不動産お悩み相談室

REAL ESTATE Q&A

  • 私が回答します

    金子徳公

    株式会社ハウジングサクセス

    • 50代
    • 東京都
    • 男性
    • 不動産会社
    投稿日
    2026/07/30

    私なら、売るためだけに内窓リフォームをするかどうかは慎重に考えます。

    確かに、室内がきれいで設備の印象が良い物件の方が売れやすい傾向はありますし、
    内窓は断熱性や防音性の向上という分かりやすいメリットがあります。
    最近は光熱費を気にされる方も増えているため、プラスに評価する買主もいらっしゃるでしょう。

    ただ、一番大切なのは「80万円かけたら80万円以上高く売れるのか」という視点です。

    ここは切り分けて考えた方が良く、
    「売れやすくなる」と「高く売れる」は必ずしも同じではありません。

    例えば、内窓があることで購入を決断しやすくなる方はいても、
    その分だけ価格が上乗せされるとは限りません。
    買主によっては「ありがたい設備」程度の評価で終わることも少なくありません。

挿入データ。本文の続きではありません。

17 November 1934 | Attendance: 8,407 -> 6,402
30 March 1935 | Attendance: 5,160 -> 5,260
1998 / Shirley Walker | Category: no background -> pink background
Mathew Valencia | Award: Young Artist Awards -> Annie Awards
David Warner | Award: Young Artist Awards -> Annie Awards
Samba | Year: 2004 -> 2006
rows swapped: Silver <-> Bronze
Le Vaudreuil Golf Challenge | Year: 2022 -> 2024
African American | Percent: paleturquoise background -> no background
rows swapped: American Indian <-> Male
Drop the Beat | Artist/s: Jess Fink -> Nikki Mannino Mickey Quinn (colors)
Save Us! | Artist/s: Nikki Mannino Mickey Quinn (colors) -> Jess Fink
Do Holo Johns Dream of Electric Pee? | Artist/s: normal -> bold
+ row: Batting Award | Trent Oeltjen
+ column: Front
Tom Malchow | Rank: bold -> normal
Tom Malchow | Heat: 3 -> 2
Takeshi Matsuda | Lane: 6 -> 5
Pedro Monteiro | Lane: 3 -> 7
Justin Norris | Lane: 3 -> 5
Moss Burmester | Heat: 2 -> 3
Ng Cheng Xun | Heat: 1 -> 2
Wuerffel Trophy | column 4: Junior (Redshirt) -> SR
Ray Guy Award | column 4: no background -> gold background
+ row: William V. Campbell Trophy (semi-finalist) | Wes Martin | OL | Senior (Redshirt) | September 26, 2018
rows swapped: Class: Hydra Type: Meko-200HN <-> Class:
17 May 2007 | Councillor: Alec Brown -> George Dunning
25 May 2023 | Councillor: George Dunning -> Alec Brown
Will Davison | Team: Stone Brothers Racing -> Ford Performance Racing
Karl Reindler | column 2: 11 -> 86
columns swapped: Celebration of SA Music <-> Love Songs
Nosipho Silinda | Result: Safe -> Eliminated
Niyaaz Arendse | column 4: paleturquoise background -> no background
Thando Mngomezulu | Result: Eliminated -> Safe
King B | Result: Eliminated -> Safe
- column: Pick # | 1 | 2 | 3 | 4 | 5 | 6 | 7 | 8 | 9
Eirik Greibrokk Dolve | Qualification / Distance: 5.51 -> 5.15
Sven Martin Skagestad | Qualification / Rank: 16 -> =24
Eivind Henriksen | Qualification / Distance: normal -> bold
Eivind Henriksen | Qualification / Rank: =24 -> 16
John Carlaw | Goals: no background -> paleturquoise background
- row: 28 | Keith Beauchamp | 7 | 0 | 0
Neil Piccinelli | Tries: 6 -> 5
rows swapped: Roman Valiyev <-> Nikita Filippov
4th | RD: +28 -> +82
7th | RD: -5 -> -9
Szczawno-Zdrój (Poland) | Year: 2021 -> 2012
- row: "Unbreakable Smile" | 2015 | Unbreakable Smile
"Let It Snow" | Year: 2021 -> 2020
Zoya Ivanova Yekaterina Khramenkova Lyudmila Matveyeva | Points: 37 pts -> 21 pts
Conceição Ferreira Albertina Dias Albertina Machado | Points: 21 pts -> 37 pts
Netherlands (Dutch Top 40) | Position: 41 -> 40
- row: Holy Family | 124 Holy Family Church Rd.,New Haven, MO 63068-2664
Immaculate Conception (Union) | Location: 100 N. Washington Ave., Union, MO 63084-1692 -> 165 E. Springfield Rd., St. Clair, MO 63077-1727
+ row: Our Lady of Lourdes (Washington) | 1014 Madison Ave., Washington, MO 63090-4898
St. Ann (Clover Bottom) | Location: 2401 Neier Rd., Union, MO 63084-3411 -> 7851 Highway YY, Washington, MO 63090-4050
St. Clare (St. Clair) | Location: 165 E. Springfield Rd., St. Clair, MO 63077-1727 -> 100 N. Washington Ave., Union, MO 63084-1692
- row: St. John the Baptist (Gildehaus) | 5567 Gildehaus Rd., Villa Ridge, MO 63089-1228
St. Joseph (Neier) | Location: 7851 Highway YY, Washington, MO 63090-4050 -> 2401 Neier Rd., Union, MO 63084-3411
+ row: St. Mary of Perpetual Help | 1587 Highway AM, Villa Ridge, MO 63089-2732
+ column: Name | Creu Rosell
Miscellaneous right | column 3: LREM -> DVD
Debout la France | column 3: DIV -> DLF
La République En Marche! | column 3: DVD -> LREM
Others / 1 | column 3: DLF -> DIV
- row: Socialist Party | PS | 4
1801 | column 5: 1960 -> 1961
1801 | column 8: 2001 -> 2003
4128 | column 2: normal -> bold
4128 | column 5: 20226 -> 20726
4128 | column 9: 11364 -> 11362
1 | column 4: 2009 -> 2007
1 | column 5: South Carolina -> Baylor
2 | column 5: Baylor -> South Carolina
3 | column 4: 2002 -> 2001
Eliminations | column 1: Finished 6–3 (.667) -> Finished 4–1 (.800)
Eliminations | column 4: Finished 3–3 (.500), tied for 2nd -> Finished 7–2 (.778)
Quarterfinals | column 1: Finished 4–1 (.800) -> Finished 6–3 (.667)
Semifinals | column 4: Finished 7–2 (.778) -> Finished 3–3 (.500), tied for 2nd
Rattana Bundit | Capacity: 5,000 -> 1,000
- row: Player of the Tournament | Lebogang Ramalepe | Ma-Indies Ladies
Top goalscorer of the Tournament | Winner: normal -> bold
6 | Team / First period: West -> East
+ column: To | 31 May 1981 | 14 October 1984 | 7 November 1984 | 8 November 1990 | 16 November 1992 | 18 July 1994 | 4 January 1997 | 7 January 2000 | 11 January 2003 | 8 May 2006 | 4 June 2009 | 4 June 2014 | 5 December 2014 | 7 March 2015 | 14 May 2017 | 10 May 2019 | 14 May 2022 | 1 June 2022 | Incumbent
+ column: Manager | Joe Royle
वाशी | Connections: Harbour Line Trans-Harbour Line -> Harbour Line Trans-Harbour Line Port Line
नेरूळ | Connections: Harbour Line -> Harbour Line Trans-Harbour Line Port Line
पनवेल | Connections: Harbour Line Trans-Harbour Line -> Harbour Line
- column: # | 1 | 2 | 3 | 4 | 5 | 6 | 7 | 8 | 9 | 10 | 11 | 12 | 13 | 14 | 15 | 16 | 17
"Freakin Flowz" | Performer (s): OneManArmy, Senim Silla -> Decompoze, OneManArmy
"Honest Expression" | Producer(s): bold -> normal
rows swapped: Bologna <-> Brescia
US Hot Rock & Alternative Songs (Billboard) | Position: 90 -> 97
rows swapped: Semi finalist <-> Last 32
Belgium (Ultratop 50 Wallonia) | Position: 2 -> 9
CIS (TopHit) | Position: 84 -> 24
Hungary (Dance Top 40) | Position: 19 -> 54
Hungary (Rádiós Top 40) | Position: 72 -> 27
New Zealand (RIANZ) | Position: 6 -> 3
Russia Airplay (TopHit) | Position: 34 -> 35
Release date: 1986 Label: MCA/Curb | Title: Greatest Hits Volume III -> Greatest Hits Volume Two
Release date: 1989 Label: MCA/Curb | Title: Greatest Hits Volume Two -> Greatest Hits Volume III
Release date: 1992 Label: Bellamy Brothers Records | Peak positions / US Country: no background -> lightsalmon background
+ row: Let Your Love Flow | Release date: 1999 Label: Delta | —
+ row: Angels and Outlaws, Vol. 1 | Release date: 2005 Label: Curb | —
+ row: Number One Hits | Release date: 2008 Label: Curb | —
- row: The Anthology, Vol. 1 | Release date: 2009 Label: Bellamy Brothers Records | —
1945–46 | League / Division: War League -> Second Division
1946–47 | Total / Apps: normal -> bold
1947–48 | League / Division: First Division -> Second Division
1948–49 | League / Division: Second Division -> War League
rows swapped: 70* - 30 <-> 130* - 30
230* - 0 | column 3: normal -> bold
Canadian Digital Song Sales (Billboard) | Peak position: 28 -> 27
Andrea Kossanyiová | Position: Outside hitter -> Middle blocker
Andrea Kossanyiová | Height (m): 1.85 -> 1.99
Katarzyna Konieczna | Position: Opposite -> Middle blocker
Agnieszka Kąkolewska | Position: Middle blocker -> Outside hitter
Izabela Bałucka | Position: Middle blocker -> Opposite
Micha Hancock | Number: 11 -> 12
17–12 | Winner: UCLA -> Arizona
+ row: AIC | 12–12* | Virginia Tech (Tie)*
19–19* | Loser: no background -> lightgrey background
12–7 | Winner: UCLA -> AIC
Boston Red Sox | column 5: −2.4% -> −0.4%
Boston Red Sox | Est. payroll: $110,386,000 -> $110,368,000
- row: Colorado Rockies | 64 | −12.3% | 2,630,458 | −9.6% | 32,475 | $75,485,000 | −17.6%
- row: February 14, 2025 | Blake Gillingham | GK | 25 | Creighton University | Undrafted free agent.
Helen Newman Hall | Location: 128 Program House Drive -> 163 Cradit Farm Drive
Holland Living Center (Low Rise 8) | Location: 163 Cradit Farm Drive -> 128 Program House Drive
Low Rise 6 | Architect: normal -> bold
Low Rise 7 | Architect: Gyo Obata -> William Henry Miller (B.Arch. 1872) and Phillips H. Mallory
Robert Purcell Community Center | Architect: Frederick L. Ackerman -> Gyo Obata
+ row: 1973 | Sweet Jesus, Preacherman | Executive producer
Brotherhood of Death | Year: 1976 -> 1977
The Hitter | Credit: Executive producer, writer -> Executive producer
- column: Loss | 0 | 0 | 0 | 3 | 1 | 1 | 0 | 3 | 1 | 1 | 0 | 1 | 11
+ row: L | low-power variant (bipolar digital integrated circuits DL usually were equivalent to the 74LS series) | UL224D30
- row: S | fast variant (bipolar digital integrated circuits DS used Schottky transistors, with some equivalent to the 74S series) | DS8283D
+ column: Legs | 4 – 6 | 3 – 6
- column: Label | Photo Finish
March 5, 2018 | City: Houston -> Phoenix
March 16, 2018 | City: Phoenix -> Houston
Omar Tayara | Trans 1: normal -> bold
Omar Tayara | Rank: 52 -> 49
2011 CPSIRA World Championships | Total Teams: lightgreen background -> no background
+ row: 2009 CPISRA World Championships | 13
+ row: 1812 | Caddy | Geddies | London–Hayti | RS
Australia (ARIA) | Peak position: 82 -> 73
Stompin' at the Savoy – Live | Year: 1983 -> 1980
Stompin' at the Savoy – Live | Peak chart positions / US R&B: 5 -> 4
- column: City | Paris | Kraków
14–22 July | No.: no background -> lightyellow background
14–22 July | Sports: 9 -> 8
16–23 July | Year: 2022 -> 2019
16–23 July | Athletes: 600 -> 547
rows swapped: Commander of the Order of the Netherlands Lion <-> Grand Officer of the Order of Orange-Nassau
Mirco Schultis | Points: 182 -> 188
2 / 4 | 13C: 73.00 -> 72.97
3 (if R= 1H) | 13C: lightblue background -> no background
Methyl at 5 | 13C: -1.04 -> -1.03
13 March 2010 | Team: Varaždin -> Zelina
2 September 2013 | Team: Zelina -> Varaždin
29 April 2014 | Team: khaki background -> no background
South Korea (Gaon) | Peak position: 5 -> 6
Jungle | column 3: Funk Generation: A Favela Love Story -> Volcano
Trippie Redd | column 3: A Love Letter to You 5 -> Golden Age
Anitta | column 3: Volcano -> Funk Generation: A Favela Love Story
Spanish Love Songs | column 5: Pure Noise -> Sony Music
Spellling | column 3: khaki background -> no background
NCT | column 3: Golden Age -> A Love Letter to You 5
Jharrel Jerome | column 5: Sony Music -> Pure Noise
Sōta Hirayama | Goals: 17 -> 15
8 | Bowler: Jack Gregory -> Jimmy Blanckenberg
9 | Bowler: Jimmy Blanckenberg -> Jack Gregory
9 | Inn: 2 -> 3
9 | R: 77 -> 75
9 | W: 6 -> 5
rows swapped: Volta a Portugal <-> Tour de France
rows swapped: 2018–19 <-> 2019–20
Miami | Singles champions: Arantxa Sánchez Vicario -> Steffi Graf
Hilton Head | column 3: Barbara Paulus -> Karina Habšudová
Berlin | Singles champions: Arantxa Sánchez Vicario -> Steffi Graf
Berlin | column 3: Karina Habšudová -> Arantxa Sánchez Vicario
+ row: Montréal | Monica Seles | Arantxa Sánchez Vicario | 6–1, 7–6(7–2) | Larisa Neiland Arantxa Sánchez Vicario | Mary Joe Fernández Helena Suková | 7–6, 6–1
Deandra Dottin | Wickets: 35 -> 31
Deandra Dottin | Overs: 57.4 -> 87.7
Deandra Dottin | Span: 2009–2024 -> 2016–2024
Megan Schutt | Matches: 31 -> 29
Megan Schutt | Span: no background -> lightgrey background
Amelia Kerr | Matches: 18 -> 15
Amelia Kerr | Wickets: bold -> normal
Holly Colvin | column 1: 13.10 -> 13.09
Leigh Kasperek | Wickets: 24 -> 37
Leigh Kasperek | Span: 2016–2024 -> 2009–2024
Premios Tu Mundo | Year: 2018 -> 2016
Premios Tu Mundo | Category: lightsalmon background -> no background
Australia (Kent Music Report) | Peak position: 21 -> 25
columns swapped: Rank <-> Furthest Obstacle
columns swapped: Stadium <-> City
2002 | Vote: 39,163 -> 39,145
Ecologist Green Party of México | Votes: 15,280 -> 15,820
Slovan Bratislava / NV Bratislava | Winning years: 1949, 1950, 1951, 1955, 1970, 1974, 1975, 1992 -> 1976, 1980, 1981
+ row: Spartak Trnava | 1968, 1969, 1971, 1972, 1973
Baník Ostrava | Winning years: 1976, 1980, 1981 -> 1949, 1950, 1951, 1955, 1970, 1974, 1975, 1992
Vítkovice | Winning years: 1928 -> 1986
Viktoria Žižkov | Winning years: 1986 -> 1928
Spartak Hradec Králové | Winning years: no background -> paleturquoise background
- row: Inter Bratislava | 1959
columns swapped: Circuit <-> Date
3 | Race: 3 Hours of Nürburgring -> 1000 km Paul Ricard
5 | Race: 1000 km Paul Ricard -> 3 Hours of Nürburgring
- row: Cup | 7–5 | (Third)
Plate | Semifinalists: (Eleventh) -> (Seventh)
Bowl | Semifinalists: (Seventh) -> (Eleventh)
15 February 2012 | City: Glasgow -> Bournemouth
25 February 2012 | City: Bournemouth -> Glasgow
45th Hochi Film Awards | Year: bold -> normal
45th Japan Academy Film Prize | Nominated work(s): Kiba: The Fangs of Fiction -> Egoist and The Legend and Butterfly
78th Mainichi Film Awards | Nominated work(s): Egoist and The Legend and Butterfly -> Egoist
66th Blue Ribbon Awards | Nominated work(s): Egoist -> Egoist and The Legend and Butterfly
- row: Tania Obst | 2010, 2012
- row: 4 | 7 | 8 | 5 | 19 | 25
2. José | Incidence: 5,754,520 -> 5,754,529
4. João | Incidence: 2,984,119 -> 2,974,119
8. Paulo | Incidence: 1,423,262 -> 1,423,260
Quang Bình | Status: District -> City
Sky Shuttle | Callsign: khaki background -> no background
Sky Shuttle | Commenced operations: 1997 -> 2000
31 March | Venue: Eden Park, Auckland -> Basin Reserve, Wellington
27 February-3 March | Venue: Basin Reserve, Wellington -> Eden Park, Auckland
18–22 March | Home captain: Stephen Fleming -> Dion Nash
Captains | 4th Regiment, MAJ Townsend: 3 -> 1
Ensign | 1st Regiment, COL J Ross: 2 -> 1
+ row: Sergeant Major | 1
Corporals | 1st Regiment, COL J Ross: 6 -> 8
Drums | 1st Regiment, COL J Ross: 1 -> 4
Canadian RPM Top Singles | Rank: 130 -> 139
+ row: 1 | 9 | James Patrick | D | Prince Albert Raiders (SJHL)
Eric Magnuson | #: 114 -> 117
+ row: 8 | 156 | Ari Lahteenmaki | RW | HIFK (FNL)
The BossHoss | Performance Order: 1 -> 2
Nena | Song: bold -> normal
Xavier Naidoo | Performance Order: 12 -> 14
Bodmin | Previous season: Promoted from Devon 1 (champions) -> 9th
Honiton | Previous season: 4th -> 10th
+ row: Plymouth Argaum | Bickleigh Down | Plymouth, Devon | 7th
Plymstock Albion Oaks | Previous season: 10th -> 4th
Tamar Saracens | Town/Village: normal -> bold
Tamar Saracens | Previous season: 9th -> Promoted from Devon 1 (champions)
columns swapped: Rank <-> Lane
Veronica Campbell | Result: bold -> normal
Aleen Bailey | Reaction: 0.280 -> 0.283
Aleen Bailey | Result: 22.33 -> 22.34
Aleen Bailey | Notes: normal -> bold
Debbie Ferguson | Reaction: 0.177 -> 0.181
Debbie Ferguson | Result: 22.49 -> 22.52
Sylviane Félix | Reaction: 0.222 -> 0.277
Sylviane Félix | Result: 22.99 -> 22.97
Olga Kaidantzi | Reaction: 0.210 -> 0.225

    売却では、最終的に手元にいくら残るかが重要です。

    80万円かけて100万円高く売れるのであれば意味がありますが、
    50万円しか価格に反映されなかったり、売却価格が変わらなかったりするのであれば、
    そのリフォームは費用対効果が良いとは言えません。

    そのため、まずは現状のままでいくらで売れそうなのか、
    内窓を設置した場合はいくらで売れる可能性があるのかを、
    不動産会社に具体的な根拠とあわせて確認してみることをおすすめします。

    経験上、立地や価格設定が魅力的な物件であれば、
    内窓がなくても十分売れるケースは多くあります。
    一方で、競合物件との差別化が必要なケースでは、設備投資が効果を発揮することもあります。

    つまり、「内窓が良いか悪いか」ではなく、
    「その80万円が本当に売却価格や手残りにつながるのか」という視点で判断することが大切です。
    そこまでシミュレーションしたうえで決めれば、後悔の少ない売却につながると思います。